3. Sant Feliu de Guíxols to Palamós. 5-7 hours, 18km.
Although quite a developed tourist zone, the pathway along this stage hugs the coastline, leading walkers through a succession of sublime beauty spots, as they climb and descend the rugged coast under a canopy of pine trees.
4. Palamós to Begur. 7-9 hours, 23km.
This stage has it all. Encompassing both wild Mediterranean landscapes and picturesque coastal villages, this is one of the most beautiful sections of the Camí de Ronda, with many tempting stop-off points along the way.
5. Begur to L’Estartit. Two options: coastal (5-7 hours, 18km) or inland (8-10 hours, 32km).
The coastal route gets off to a scenic start, traversing the tiny calas of Begur, before continuing along golden sands and paddy fields, whilst inland, hikers can discover the rural landscape and villages of Baix Empordà.
6. L’Estartit to Empúries (L’Escala). 6-8 hours, 21km.
Crossing the extensive pine forests of Montgrí Massif, this stage offers spectacular views of contorted cliffs and rock formations, dropping down to isolated coves where accessible. The path terminates in L’Escala, home to the ancient Greco-Roman ruins of Empúries.
7. Empúries (L’Escala) to Roses. 8-10 hours, 31km.
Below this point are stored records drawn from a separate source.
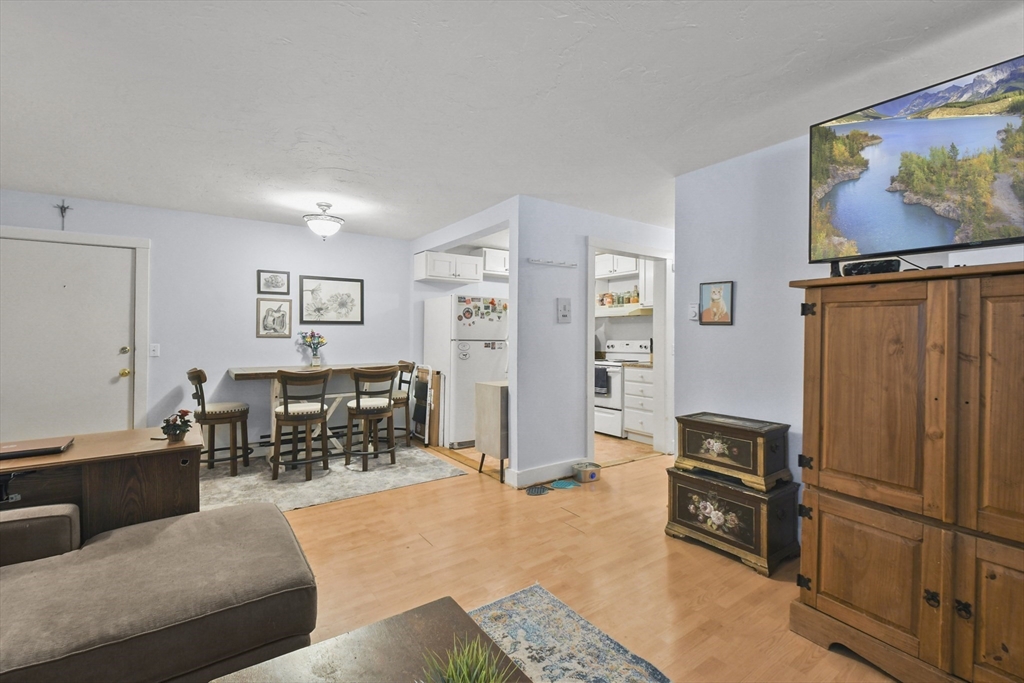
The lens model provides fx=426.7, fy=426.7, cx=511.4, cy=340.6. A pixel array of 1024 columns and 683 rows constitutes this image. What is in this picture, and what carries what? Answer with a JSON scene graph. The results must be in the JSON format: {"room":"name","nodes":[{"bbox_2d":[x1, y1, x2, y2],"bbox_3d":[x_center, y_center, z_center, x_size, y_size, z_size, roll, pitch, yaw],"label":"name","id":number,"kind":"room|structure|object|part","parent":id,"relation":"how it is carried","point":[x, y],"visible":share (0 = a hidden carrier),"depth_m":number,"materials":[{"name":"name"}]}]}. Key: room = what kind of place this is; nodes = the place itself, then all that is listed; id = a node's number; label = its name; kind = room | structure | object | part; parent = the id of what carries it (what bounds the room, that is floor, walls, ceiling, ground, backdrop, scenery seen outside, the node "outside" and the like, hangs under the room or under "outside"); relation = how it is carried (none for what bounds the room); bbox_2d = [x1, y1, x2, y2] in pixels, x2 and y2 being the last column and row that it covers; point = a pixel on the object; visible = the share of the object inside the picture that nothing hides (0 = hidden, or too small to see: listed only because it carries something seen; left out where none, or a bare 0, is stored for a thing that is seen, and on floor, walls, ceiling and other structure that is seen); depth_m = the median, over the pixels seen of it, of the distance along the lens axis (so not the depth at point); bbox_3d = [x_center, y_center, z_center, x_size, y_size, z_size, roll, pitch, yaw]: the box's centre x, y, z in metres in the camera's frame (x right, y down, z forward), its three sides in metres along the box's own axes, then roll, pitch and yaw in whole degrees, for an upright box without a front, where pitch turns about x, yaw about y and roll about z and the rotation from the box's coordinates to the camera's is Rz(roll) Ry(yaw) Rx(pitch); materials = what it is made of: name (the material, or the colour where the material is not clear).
{"room":"living room","nodes":[
{"label":"living room","id":0,"kind":"room"},
{"bbox_2d":[0,187,408,452],"bbox_3d":[-2.971,-0.013,4.322,4.575,2.465,0.124,0,1,-35],"label":"back wall","id":1,"kind":"structure","parent":0,"point":[253,339],"depth_m":4.32,"materials":[{"name":"paint"}]},
{"bbox_2d":[54,200,72,229],"bbox_3d":[-3.942,-1.099,3.746,0.117,0.270,0.031,0,1,-35],"label":"crucifix","id":2,"kind":"object","parent":1,"relation":"attached to","point":[63,216],"visible":0.96,"depth_m":3.74,"materials":[{"name":"metal"}]},
{"bbox_2d":[0,234,136,438],"bbox_3d":[-3.847,0.201,3.591,0.981,2.004,0.117,0,1,-35],"label":"front door","id":3,"kind":"structure","parent":1,"relation":"in","point":[117,363],"depth_m":3.64,"materials":[{"name":"white paint"}]},
{"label":"doorknob","id":4,"kind":"part","parent":3,"relation":"part of","materials":[{"name":"gold metal"}]},
{"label":"doorknob","id":5,"kind":"part","parent":3,"relation":"part of","materials":[{"name":"gold metal"}]},
{"bbox_2d":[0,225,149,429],"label":"door frame","id":6,"kind":"structure","parent":1,"relation":"attached to","point":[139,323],"depth_m":3.88,"materials":[{"name":"white paint"}]},
{"bbox_2d":[149,343,159,356],"bbox_3d":[-3.304,0.084,3.941,0.073,0.118,0.017,0,1,-35],"label":"light switch","id":7,"kind":"object","parent":1,"relation":"attached to","point":[155,353],"visible":0.98,"depth_m":3.94,"materials":[{"name":"white plastic"}]},
{"bbox_2d":[256,269,290,294],"bbox_3d":[-2.516,-0.618,4.507,0.301,0.251,0.025,0,1,-35],"label":"framed picture","id":8,"kind":"object","parent":1,"relation":"attached to","point":[271,277],"visible":0.99,"depth_m":4.50,"materials":[{"name":"black"}]},
{"bbox_2d":[256,297,291,337],"bbox_3d":[-2.492,-0.239,4.485,0.322,0.402,0.025,0,1,-35],"label":"framed picture","id":9,"kind":"object","parent":1,"relation":"attached to","point":[273,321],"visible":0.99,"depth_m":4.48},
{"bbox_2d":[244,424,359,458],"bbox_3d":[-2.317,1.058,4.677,1.645,0.143,0.066,0,1,-35],"label":"baseboard heater","id":10,"kind":"object","parent":1,"relation":"attached to","point":[265,447],"visible":0.43,"depth_m":4.59,"materials":[{"name":"white"}]},
{"bbox_2d":[298,275,363,324],"bbox_3d":[-2.033,-0.458,4.833,0.649,0.536,0.025,0,1,-35],"label":"framed picture","id":11,"kind":"object","parent":1,"relation":"attached to","point":[343,283],"visible":0.99,"depth_m":4.82},
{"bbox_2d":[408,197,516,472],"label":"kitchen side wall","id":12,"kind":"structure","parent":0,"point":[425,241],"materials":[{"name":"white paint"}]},
{"bbox_2d":[0,0,1023,239],"bbox_3d":[-0.162,-1.258,2.677,7.271,0.105,6.895,0,1,-35],"label":"ceiling","id":13,"kind":"structure","parent":0,"point":[694,18],"depth_m":2.05,"materials":[{"name":"white paint"}]},
{"bbox_2d":[303,202,343,238],"bbox_3d":[-1.717,-1.084,3.904,0.349,0.319,0.349,0,1,-35],"label":"ceiling light","id":14,"kind":"object","parent":13,"relation":"attached to","point":[327,206],"visible":1,"depth_m":3.83,"materials":[{"name":"white glass"}]},
{"bbox_2d":[410,197,672,484],"bbox_3d":[1.083,0.009,4.333,2.334,2.443,0.125,0,1,-35],"label":"partition wall","id":15,"kind":"structure","parent":0,"point":[518,277],"depth_m":3.82,"materials":[{"name":"paint"}]},
{"bbox_2d":[413,249,482,283],"bbox_3d":[-0.785,-0.898,5.346,0.747,0.325,0.386,0,1,-35],"label":"upper cabinet","id":16,"kind":"object","parent":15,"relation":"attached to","point":[427,257],"visible":0.96,"depth_m":5.18,"materials":[{"name":"white paint"}]},
{"bbox_2d":[480,247,509,277],"bbox_3d":[-0.149,-1.021,5.720,0.705,0.325,0.360,0,1,-35],"label":"upper cabinet","id":17,"kind":"object","parent":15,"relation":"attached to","point":[495,257],"visible":0.6,"depth_m":5.51,"materials":[{"name":"white paint"}]},
{"bbox_2d":[504,458,581,488],"bbox_3d":[0.405,1.156,3.835,0.990,0.125,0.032,0,1,-35],"label":"baseboard","id":18,"kind":"structure","parent":15,"relation":"attached to","point":[536,470],"depth_m":3.73,"materials":[{"name":"white paint"}]},
{"bbox_2d":[528,257,576,267],"bbox_3d":[0.366,-0.691,3.759,0.516,0.042,0.061,0,1,-35],"label":"coat rack","id":19,"kind":"object","parent":15,"relation":"attached to","point":[560,263],"visible":0.99,"depth_m":3.74,"materials":[{"name":"white metal"}]},
{"bbox_2d":[556,298,571,322],"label":"light switch","id":20,"kind":"object","parent":15,"relation":"attached to","point":[566,305],"visible":0.98,"depth_m":3.79,"materials":[{"name":"white"}]},
{"bbox_2d":[586,237,673,464],"bbox_3d":[1.204,0.162,4.389,1.103,2.205,0.314,0,1,-35],"label":"doorway frame","id":21,"kind":"structure","parent":15,"relation":"attached to","point":[590,315],"depth_m":4.54,"materials":[{"name":"white paint"}]},
{"bbox_2d":[208,436,900,682],"bbox_3d":[-0.330,1.291,2.072,7.021,0.100,7.154,0,1,-35],"label":"floor","id":22,"kind":"structure","parent":0,"point":[746,578],"depth_m":2.31,"materials":[{"name":"brown wood"}]},
{"bbox_2d":[0,426,203,546],"bbox_3d":[-2.160,0.877,1.911,1.275,0.737,0.505,0,1,-35],"label":"desk","id":23,"kind":"object","parent":22,"relation":"on","point":[145,460],"visible":0.58,"depth_m":1.95,"materials":[{"name":"brown wood"}]},
{"bbox_2d":[0,436,73,458],"bbox_3d":[-2.201,0.481,1.901,0.342,0.023,0.245,0,1,-35],"label":"laptop","id":24,"kind":"object","parent":23,"relation":"on","point":[23,451],"visible":0.98,"depth_m":1.90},
{"bbox_2d":[161,410,193,441],"bbox_3d":[-1.649,0.421,2.109,0.139,0.144,0.138,0,1,-35],"label":"potted flower","id":25,"kind":"object","parent":23,"relation":"on","point":[177,427],"visible":1,"depth_m":2.08,"materials":[{"name":"plant"}]},
{"bbox_2d":[0,499,317,682],"bbox_3d":[-1.509,0.847,0.832,2.255,0.823,2.041,0,1,-35],"label":"sofa","id":26,"kind":"object","parent":22,"relation":"on","point":[221,518],"visible":1,"depth_m":1.38,"materials":[{"name":"fabric"}]},
{"bbox_2d":[196,442,467,513],"bbox_3d":[-1.802,1.209,4.020,2.293,0.009,1.692,0,1,-35],"label":"dining rug","id":27,"kind":"object","parent":22,"relation":"on","point":[225,484],"visible":0.7,"depth_m":3.77,"materials":[{"name":"grey carpet"}]},
{"bbox_2d":[187,368,250,476],"bbox_3d":[-2.678,0.714,3.920,0.487,0.960,0.447,0,1,-35],"label":"bar stool","id":28,"kind":"object","parent":27,"relation":"on","point":[215,419],"visible":0.93,"depth_m":3.82,"materials":[{"name":"brown wood"}]},
{"bbox_2d":[272,368,330,481],"bbox_3d":[-1.892,0.721,3.844,0.451,0.957,0.473,0,1,-24],"label":"bar stool","id":29,"kind":"object","parent":27,"relation":"on","point":[285,409],"visible":1,"depth_m":3.72,"materials":[{"name":"brown wood"}]},
{"bbox_2d":[226,363,399,463],"bbox_3d":[-1.977,0.736,4.431,1.488,0.903,0.710,0,1,-35],"label":"dining table","id":30,"kind":"object","parent":27,"relation":"on","point":[235,371],"visible":0.62,"depth_m":4.25,"materials":[{"name":"wood"}]},
{"bbox_2d":[299,330,327,367],"bbox_3d":[-2.123,0.076,4.582,0.284,0.393,0.238,0,1,-35],"label":"flower vase","id":31,"kind":"object","parent":30,"relation":"on","point":[315,363],"visible":1,"depth_m":4.55,"materials":[{"name":"glass"}]},
{"bbox_2d":[344,366,396,471],"bbox_3d":[-1.385,0.718,4.167,0.453,0.957,0.481,0,1,-35],"label":"bar stool","id":32,"kind":"object","parent":27,"relation":"on","point":[357,403],"visible":1,"depth_m":4.05,"materials":[{"name":"brown wood"}]},
{"bbox_2d":[391,360,418,445],"bbox_3d":[-1.356,0.701,4.854,0.486,0.964,0.437,0,1,-35],"label":"bar chair","id":33,"kind":"object","parent":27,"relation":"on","point":[405,405],"visible":0.51,"depth_m":4.80,"materials":[{"name":"brown wood"}]},
{"bbox_2d":[409,363,436,445],"bbox_3d":[-1.070,0.740,4.970,0.100,0.919,0.405,0,1,-35],"label":"step stool","id":34,"kind":"object","parent":22,"relation":"on","point":[423,393],"visible":0.89,"depth_m":4.92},
{"bbox_2d":[424,294,507,447],"bbox_3d":[-0.526,0.335,5.229,0.766,1.739,0.839,0,1,-35],"label":"refrigerator","id":35,"kind":"object","parent":22,"relation":"on","point":[481,369],"visible":0.77,"depth_m":4.88,"materials":[{"name":"white metal"}]},
{"bbox_2d":[473,380,508,482],"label":"cabinet","id":36,"kind":"object","parent":22,"relation":"on","point":[501,401],"visible":0.61,"depth_m":3.76,"materials":[{"name":"wood"}]},
{"bbox_2d":[525,485,550,495],"bbox_3d":[0.205,1.222,3.495,0.229,0.009,0.181,0,1,-35],"label":"floor mat","id":37,"kind":"object","parent":22,"relation":"on","point":[532,490],"visible":0.98,"depth_m":3.48,"materials":[{"name":"rubber"}]},
{"bbox_2d":[549,478,578,489],"bbox_3d":[0.441,1.220,3.649,0.253,0.009,0.203,0,1,-35],"label":"mat","id":38,"kind":"object","parent":22,"relation":"on","point":[566,484],"visible":0.98,"depth_m":3.63,"materials":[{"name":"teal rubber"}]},
{"bbox_2d":[465,583,670,682],"bbox_3d":[-0.247,1.253,0.759,2.139,0.010,2.028,0,1,-35],"label":"area rug","id":39,"kind":"object","parent":22,"relation":"on","point":[522,630],"visible":0.79,"depth_m":1.76,"materials":[{"name":"carpet"}]},
{"bbox_2d":[211,594,532,682],"bbox_3d":[-0.187,1.016,0.712,0.780,0.412,1.090,0,1,-35],"label":"coffee table","id":40,"kind":"object","parent":39,"relation":"on","point":[403,616],"visible":0.96,"depth_m":1.11,"materials":[{"name":"brown wood"}]},
{"bbox_2d":[420,637,514,682],"bbox_3d":[-0.090,0.744,0.876,0.284,0.194,0.276,0,1,-35],"label":"potted plant","id":41,"kind":"object","parent":40,"relation":"on","point":[457,674],"visible":1,"depth_m":0.92,"materials":[{"name":"green plant"}]},
{"bbox_2d":[572,462,601,482],"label":"pet water fountain","id":42,"kind":"object","parent":22,"relation":"on","point":[592,474],"visible":0.99,"depth_m":3.75,"materials":[{"name":"metal"}]},
{"bbox_2d":[595,339,650,436],"bbox_3d":[1.339,0.600,5.633,0.704,1.191,0.757,0,1,-35],"label":"stove","id":43,"kind":"object","parent":22,"relation":"on","point":[618,375],"visible":0.51,"depth_m":5.37,"materials":[{"name":"white metal"}]},
{"bbox_2d":[594,366,609,395],"bbox_3d":[1.095,0.500,5.355,0.054,0.306,0.278,0,1,-35],"label":"towel","id":44,"kind":"object","parent":43,"relation":"hanging from","point":[604,381],"visible":0.64,"depth_m":5.30,"materials":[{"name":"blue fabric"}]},
{"bbox_2d":[624,363,654,443],"bbox_3d":[1.755,0.752,5.227,0.614,0.921,0.548,0,1,-35],"label":"base cabinet","id":45,"kind":"object","parent":22,"relation":"on","point":[640,427],"visible":0.58,"depth_m":5.08,"materials":[{"name":"white paint"}]},
{"bbox_2d":[664,468,798,574],"bbox_3d":[1.323,1.036,2.626,0.420,0.424,0.629,0,1,-35],"label":"wooden chest","id":46,"kind":"object","parent":22,"relation":"on","point":[702,484],"visible":0.84,"depth_m":2.45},
{"bbox_2d":[672,412,790,491],"bbox_3d":[1.336,0.659,2.629,0.363,0.333,0.548,0,1,-35],"label":"wooden chest","id":47,"kind":"object","parent":46,"relation":"on","point":[718,443],"visible":0.99,"depth_m":2.49,"materials":[{"name":"brown wood"}]},
{"bbox_2d":[789,262,1023,682],"bbox_3d":[1.725,0.511,1.582,0.630,1.483,1.032,0,1,-35],"label":"wooden cabinet","id":48,"kind":"object","parent":22,"relation":"on","point":[818,584],"visible":1,"depth_m":1.51,"materials":[{"name":"brown wood"}]},
{"bbox_2d":[842,258,900,275],"bbox_3d":[1.521,-0.299,1.805,0.140,0.063,0.189,0,1,-35],"label":"cable box","id":49,"kind":"object","parent":48,"relation":"on","point":[876,267],"visible":0.74,"depth_m":1.75,"materials":[{"name":"black plastic"}]},
{"bbox_2d":[808,54,1023,268],"bbox_3d":[1.668,-0.630,1.602,0.263,0.694,0.967,0,1,-35],"label":"television","id":50,"kind":"object","parent":48,"relation":"on","point":[984,136],"visible":1,"depth_m":1.64,"materials":[{"name":"black"}]},
{"bbox_2d":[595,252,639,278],"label":"upper cabinet","id":51,"kind":"object","parent":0,"point":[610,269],"visible":0.72,"depth_m":5.70,"materials":[{"name":"white paint"}]},
{"bbox_2d":[596,304,651,316],"bbox_3d":[1.437,-0.393,5.726,0.488,0.103,0.812,0,1,-35],"label":"range hood","id":52,"kind":"object","parent":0,"point":[616,311],"visible":0.75,"depth_m":5.51,"materials":[{"name":"white"}]},
{"bbox_2d":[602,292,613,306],"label":"jar","id":53,"kind":"object","parent":52,"relation":"on","point":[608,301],"visible":0.88,"depth_m":5.80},
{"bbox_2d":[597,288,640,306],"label":"jar","id":54,"kind":"object","parent":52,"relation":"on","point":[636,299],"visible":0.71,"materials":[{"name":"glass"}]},
{"bbox_2d":[639,258,654,308],"bbox_3d":[1.915,-0.747,5.291,0.362,0.684,0.563,0,1,-35],"label":"upper cabinet","id":55,"kind":"object","parent":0,"point":[648,273],"visible":0.3,"depth_m":5.34,"materials":[{"name":"white paint"}]},
{"bbox_2d":[677,119,1023,525],"bbox_3d":[2.307,0.027,1.783,0.124,2.477,3.567,0,1,-35],"label":"right wall","id":56,"kind":"structure","parent":0,"point":[718,339],"depth_m":2.75,"materials":[{"name":"paint"}]},
{"bbox_2d":[688,302,699,321],"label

Long but flat, the bird-watching observatories of the Aiguamolls de l’Empordà Natural Park mark the high point of this stretch as it sweeps across the Gulf of Roses, leading to the foot of the Cap de Creus headland.
8. Roses to Cadaqués. 6-8 hours, 22km.
Upon exiting Roses, considerable urban development flanks wide sandy bays before the route gradually ascends, crossing the promontory of Cap de Norfeu en route to the extraordinary mountain scenery of the Cap de Creus Natural Park.
9. Cadaqués to El Port de la Selva. 7-9 hours, 24km.
Leaving picturesque Cadaqués, this section veers away from the GR-92 (which continues inland) to cross one of the most captivating, untamed landscapes in the Mediterranean, stopping by the Cap de Creus lighthouse, Romanesque monasteries, and secluded calas.
10. El Port de la Selva to Portbou. 6-8 hours, 20km.
Back on the GR-92, this stage follows the foundations of the Pyrenees, known as the Balmenta Coast, twisting through coves and bays en route to the border town of Portbou.
11. Portbou to Banyuls de la Marenda. 5-7 hours, 17km.
Crossing the French border and continuing along the spectacular Côte Vermeille (Red Coast), this is a tricky stretch more suitable for experienced hikers. Expansive vineyards, wild coastline and French coastal villages characterise the route.
12. Banyuls de la Marenda to Cotlliure. 5-7 hours, 18km.
The grand finale leads hikers along pretty coastal paths, accompanied by marvellous beaches and jagged cliffs, en route to the final destination, Collioure, a fortified port town with a majestic castle dating from the 13th century.